2023年4月からはグリーン電力由来のアルミ新地金やクローズドループで回収された端材などをマスバランス方式で管理し、温室効果ガス排出量の第三者機関保証を添付した「UACJ SMART マスバランス」を追加し、環境性能を重視するお客様の選択肢を広げました。
2023年9月には新ブランド「ALmitas+」(アルミタス)を立ち上げ、より付加価値を付与すべく活動しております。

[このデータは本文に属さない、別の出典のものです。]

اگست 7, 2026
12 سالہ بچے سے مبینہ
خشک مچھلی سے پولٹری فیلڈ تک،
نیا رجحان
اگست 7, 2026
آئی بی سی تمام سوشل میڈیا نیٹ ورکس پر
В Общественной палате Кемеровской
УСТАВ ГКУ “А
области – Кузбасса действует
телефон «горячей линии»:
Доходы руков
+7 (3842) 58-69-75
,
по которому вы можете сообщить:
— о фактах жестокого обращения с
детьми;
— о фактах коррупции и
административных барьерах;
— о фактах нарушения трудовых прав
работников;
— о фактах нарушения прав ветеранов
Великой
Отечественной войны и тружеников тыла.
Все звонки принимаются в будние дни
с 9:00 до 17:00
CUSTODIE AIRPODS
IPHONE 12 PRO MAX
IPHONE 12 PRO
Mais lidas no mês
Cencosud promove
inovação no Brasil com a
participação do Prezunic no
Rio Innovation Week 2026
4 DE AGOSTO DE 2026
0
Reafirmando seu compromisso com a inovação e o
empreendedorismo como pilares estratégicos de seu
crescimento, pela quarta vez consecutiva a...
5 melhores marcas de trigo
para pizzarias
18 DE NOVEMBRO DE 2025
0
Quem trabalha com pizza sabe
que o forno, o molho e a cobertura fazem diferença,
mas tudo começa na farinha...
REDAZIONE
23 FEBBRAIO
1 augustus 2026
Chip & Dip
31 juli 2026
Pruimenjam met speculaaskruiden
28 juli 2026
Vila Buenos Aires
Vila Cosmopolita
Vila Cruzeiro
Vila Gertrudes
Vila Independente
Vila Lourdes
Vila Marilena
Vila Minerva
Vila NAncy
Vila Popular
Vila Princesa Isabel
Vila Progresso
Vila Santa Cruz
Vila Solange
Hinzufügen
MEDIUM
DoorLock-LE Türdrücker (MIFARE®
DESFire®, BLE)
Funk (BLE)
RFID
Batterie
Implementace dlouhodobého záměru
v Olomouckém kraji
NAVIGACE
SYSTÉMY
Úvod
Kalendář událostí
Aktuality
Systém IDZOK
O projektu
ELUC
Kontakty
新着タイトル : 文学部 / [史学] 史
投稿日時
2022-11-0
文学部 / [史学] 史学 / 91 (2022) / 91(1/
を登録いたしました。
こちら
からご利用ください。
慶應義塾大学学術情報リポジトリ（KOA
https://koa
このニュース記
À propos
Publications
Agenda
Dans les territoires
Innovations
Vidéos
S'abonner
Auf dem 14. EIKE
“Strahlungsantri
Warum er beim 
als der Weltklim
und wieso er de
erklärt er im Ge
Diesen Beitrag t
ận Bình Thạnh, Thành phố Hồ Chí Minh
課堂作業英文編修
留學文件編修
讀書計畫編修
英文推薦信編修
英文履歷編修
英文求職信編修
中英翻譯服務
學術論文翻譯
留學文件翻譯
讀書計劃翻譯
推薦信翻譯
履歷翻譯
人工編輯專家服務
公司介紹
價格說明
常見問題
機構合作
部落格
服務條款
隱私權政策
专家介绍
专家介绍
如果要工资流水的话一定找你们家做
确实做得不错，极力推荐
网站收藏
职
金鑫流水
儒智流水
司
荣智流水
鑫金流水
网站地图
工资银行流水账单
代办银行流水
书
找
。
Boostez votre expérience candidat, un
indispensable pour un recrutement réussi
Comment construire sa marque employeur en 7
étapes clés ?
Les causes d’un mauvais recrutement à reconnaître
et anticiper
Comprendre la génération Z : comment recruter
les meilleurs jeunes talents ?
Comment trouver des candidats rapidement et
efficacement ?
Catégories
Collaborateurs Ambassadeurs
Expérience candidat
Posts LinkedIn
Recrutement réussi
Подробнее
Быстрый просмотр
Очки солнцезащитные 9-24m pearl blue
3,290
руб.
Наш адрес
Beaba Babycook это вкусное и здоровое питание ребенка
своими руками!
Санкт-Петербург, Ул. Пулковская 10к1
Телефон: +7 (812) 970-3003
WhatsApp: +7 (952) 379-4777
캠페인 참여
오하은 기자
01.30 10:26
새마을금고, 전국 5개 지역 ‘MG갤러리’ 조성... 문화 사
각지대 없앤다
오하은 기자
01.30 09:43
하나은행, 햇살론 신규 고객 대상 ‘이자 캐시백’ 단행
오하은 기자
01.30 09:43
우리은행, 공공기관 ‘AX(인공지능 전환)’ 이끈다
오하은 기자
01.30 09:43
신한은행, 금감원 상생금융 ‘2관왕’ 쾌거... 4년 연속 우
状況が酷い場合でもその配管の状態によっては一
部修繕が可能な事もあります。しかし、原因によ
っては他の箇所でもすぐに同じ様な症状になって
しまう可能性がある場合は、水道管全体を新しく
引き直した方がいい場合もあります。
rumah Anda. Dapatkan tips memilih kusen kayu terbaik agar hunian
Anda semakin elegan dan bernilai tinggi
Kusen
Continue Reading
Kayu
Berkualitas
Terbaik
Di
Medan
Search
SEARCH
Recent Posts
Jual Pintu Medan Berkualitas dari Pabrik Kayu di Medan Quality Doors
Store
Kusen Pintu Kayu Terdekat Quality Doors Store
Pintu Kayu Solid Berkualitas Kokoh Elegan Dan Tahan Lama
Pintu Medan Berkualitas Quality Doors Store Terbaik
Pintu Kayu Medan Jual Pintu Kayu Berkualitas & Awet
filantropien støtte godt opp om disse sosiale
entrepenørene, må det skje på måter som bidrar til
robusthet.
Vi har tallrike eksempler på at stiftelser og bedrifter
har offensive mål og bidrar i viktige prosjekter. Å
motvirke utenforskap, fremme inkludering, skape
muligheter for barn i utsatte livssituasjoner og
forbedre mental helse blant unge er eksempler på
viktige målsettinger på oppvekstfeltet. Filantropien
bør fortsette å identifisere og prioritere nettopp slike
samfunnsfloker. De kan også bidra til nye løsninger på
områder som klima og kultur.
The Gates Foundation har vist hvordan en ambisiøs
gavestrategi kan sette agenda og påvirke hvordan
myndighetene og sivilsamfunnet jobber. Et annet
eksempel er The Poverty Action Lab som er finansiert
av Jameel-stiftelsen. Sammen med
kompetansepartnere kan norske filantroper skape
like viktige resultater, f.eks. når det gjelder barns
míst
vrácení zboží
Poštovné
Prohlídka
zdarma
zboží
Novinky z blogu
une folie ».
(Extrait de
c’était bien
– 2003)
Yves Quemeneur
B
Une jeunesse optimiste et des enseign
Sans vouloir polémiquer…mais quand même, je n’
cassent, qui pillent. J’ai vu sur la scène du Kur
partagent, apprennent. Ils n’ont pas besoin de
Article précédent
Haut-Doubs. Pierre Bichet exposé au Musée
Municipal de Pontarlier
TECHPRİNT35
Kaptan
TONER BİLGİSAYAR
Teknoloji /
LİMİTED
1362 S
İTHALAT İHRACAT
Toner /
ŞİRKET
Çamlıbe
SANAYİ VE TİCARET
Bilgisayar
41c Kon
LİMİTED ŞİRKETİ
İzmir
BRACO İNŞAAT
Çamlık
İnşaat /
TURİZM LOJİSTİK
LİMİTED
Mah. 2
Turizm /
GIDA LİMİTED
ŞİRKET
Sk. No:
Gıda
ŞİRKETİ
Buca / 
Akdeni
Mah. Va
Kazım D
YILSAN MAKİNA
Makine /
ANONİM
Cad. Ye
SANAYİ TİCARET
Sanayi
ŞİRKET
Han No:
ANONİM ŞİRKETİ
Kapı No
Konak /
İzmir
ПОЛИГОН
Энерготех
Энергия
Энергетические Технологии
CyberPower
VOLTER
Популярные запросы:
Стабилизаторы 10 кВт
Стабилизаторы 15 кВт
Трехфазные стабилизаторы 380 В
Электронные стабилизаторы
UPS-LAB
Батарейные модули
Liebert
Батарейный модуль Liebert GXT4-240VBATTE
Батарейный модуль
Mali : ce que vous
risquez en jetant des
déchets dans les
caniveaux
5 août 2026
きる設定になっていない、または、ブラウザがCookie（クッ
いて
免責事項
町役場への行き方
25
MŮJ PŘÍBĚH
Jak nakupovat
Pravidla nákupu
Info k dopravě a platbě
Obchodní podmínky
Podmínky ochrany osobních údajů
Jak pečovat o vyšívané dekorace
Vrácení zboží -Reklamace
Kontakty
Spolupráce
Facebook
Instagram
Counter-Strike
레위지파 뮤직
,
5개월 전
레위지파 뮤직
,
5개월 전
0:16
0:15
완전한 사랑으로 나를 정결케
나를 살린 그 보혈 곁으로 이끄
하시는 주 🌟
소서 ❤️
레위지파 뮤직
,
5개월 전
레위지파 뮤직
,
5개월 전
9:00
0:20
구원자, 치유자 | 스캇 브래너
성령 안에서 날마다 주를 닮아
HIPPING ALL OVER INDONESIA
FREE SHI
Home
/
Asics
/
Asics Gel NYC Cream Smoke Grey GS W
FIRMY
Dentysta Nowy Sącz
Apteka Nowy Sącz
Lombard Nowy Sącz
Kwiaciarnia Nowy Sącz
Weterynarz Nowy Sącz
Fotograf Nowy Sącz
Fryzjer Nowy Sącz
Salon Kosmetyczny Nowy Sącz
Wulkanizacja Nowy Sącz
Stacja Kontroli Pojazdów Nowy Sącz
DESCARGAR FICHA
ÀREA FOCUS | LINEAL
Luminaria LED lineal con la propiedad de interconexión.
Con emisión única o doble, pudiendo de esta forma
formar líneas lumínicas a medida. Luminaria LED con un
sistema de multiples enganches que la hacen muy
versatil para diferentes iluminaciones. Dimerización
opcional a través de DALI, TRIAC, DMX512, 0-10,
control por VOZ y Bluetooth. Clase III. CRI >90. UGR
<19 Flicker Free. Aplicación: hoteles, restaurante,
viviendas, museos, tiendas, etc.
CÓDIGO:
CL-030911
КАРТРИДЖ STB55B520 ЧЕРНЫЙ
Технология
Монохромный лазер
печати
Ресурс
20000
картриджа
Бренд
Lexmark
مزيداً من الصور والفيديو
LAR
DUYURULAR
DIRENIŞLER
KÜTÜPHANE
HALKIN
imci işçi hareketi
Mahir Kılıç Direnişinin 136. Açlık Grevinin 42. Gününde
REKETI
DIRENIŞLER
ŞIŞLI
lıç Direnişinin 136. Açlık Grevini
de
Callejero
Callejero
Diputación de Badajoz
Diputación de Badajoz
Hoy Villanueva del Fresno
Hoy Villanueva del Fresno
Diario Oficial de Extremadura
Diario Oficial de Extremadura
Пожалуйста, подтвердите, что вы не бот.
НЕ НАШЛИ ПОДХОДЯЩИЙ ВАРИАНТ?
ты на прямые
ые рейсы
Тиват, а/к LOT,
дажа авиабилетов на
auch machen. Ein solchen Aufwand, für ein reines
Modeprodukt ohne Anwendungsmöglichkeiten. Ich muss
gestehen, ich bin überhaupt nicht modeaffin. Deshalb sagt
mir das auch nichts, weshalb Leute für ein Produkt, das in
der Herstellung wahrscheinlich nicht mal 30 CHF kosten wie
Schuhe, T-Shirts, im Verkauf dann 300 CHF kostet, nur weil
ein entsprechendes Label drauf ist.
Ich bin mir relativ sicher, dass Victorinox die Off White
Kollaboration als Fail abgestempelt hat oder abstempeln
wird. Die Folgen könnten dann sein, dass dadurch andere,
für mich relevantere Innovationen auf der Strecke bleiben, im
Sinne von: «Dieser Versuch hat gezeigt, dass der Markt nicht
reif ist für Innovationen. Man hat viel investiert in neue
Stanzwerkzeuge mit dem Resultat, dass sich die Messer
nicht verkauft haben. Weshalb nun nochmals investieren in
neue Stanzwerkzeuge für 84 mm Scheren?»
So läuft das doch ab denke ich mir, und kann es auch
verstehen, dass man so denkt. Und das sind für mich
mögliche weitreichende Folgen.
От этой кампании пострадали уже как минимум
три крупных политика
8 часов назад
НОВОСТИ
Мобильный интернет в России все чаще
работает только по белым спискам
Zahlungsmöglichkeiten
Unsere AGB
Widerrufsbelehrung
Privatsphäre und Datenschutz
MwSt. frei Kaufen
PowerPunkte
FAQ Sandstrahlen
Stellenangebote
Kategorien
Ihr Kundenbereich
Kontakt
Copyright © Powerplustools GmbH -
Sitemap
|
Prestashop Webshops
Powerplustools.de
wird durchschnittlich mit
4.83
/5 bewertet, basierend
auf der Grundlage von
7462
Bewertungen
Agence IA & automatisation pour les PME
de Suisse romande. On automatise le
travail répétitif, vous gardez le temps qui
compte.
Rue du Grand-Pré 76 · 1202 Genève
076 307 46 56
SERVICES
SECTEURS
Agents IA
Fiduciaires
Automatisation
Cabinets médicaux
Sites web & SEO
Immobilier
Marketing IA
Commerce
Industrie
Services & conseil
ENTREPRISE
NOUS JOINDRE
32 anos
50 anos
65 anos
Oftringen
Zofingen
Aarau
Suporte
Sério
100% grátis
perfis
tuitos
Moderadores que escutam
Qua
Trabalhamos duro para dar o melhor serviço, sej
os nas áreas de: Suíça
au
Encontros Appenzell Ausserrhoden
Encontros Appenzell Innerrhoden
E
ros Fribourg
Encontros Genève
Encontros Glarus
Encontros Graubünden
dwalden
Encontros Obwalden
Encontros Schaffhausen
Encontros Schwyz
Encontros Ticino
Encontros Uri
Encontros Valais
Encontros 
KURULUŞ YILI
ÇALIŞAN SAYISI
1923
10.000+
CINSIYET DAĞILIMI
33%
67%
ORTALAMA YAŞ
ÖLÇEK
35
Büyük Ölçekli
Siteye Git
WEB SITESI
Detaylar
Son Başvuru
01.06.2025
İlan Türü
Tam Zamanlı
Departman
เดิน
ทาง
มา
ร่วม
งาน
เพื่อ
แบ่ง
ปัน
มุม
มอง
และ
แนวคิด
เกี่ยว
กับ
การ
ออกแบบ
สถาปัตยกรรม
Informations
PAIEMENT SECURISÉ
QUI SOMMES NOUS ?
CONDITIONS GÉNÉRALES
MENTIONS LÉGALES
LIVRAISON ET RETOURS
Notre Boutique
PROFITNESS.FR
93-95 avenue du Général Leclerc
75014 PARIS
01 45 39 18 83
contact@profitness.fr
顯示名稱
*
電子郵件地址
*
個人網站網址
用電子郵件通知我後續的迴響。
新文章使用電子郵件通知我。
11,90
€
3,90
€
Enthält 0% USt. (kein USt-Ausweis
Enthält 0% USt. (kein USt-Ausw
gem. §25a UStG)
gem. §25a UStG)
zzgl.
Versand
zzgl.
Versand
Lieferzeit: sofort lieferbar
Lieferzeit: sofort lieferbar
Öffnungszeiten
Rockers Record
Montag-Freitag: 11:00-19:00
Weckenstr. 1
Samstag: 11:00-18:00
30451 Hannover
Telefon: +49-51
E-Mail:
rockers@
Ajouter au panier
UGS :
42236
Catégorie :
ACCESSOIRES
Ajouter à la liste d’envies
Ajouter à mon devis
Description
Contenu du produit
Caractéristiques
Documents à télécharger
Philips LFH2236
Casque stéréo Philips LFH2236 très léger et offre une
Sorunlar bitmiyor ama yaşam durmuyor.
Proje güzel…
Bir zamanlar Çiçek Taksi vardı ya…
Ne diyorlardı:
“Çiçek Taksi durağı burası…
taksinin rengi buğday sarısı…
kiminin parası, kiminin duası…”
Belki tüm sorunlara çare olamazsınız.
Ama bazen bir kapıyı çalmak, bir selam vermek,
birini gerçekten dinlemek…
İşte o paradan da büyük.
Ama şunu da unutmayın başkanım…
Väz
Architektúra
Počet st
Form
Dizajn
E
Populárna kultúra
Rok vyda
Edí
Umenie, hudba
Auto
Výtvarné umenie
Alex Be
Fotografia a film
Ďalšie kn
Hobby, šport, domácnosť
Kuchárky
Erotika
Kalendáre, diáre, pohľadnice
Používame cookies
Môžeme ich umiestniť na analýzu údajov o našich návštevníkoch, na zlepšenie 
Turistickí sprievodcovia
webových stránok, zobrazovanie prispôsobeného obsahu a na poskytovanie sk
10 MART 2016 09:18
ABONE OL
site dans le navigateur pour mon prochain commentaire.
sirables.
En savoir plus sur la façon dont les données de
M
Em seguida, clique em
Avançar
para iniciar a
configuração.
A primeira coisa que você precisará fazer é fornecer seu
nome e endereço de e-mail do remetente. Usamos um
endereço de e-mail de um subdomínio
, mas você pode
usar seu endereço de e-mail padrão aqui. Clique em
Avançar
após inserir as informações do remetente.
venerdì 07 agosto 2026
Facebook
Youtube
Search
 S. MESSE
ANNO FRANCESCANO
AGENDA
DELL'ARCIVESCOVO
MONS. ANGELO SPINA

※2023年11月より「UACJ SMART」は「ALmitas+ SMART」に名称変更しております。

「ALmitas+ SMART」の由来

「Sustainable Materials with Aluminum R(Recycle/Reduce/Replace) Technology」の略称。アルミニウムの特性である軽量性、リサイクル性を活用し、持続可能な社会の実現に貢献していくという思いを込めたものです。

「U-ALight」ブランドロゴ
「ALmitas+ SMART」ブランドロゴ

車載用リチウムイオン電池箔の製造

脱炭素化が目指す温室効果ガスの排出ゼロは、言い換えれば石油やガスなどの化石燃料を使用しないということであり、自動車業界ではイノベーションとしてガソリン車から電動車へのシフトが進んでいます。
電動車に欠かせないリチウムイオン電池の電極には、正極にアルミ箔が、負極に銅箔が使われています。UACJグループの(株)UACJ製箔は、アルミ箔と銅箔の両方を生産できる国内唯一の金属箔メーカーであり、優れた合金技術や圧延技術でリチウムイオン電池の性能向上に貢献しています。
官民を挙げて電気自動車の普及に力を入れている中国市場で、車載用リチウムイオン電池の需要が拡大していることを受けて、2018年、UACJが出資する中国の「乳源東陽光優艾希杰精箔有限公司」において電池箔の生産設備を新設。箔地から集電体および電池外装材用箔まで一貫した製造体制を構築しました。